Work instructions
Rewrite the stretch of data from the line containing "family: Corvidae" through the line containing "family: Ranunculaceae", putting "vernacular name" wherever "common name" appears and keeping everything else the same. Return only those lines.

Provided data
# # # # # # #

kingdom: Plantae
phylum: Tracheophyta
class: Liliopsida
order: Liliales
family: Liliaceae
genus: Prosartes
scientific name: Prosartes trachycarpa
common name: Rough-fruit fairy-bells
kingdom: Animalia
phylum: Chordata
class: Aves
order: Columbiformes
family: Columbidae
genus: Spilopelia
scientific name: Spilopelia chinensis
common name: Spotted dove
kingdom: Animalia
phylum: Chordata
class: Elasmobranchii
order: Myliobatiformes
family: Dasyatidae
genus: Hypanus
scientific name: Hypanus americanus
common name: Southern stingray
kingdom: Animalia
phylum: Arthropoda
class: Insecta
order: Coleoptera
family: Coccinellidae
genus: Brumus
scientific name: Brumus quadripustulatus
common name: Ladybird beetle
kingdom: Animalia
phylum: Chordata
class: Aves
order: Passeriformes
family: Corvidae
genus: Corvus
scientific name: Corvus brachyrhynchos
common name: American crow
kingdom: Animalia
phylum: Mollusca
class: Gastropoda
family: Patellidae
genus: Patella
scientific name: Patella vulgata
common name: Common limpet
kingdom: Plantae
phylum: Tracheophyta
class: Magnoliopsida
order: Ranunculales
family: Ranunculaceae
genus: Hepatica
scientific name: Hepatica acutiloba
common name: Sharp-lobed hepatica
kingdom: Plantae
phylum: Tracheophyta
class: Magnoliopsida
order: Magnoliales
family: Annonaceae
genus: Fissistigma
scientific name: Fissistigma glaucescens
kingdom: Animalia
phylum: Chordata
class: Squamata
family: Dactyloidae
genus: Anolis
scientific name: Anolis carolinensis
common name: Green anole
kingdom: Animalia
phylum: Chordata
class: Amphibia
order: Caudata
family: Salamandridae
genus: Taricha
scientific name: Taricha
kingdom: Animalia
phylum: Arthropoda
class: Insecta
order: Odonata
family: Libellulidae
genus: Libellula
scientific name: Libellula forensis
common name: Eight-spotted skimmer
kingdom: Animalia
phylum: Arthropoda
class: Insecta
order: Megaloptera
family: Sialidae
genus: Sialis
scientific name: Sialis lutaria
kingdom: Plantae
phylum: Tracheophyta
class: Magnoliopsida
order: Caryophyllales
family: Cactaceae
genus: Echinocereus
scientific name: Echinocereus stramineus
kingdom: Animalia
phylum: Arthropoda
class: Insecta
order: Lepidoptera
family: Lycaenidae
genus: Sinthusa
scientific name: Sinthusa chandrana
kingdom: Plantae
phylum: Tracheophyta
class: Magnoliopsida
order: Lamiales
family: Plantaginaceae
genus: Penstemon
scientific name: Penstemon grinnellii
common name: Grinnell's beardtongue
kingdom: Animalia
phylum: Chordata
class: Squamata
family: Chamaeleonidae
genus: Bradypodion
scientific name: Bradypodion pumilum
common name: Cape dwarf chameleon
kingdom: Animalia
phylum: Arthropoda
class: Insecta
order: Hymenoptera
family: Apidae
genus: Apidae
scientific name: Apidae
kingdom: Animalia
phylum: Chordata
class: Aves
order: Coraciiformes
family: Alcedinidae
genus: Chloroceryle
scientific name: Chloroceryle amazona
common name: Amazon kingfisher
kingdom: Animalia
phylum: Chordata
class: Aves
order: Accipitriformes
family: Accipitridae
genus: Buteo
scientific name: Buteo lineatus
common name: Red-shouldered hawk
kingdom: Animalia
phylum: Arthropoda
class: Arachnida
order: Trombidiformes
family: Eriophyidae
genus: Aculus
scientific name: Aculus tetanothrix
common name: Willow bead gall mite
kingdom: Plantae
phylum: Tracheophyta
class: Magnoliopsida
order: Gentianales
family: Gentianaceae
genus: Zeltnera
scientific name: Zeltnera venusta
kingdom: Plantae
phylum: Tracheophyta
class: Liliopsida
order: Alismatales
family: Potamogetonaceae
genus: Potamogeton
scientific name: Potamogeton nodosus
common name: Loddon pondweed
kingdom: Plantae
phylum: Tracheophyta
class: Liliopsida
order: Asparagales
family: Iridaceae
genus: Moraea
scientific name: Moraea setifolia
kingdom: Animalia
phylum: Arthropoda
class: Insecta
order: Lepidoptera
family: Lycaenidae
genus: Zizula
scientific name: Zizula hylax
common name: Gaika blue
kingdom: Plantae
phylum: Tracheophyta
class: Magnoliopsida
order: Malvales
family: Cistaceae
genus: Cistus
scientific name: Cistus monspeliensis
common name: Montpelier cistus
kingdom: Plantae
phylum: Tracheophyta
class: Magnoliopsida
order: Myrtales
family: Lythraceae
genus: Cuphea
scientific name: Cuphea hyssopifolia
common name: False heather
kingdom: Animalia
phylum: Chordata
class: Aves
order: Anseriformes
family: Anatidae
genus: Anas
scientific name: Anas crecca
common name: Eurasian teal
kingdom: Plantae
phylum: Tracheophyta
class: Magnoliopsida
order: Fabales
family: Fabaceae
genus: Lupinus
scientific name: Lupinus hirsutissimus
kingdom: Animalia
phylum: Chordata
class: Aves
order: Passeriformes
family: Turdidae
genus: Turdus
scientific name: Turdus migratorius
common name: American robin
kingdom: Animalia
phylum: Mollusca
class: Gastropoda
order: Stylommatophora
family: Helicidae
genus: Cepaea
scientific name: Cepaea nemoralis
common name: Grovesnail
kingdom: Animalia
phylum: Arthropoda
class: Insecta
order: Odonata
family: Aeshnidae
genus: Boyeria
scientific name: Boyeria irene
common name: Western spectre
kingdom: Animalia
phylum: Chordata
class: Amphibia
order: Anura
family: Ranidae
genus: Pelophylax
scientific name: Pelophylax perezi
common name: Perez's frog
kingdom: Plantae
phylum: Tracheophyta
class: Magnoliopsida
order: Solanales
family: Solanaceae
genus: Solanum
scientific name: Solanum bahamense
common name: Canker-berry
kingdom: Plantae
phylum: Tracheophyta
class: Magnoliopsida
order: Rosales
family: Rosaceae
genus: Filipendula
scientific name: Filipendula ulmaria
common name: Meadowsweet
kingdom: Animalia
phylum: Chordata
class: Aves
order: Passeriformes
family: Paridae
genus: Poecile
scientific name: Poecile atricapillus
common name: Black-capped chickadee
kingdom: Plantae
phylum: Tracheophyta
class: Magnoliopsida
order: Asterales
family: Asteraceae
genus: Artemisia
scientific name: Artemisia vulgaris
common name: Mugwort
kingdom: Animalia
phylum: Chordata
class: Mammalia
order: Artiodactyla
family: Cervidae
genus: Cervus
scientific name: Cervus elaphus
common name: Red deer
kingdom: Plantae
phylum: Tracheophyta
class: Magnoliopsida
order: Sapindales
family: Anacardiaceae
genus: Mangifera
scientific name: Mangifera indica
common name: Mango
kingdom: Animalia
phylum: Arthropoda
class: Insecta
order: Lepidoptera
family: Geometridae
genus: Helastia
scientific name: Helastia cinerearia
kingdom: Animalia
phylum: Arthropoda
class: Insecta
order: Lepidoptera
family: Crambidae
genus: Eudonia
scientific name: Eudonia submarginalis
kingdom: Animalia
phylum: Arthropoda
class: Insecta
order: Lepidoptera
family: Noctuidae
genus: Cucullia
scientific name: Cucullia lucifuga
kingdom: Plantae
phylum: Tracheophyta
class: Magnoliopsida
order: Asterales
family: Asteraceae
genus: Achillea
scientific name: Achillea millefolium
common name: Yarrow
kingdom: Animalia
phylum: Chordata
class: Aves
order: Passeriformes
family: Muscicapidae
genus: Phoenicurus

# # # # # # #

Response below
family: Corvidae
genus: Corvus
scientific name: Corvus brachyrhynchos
vernacular name: American crow
kingdom: Animalia
phylum: Mollusca
class: Gastropoda
family: Patellidae
genus: Patella
scientific name: Patella vulgata
vernacular name: Common limpet
kingdom: Plantae
phylum: Tracheophyta
class: Magnoliopsida
order: Ranunculales
family: Ranunculaceae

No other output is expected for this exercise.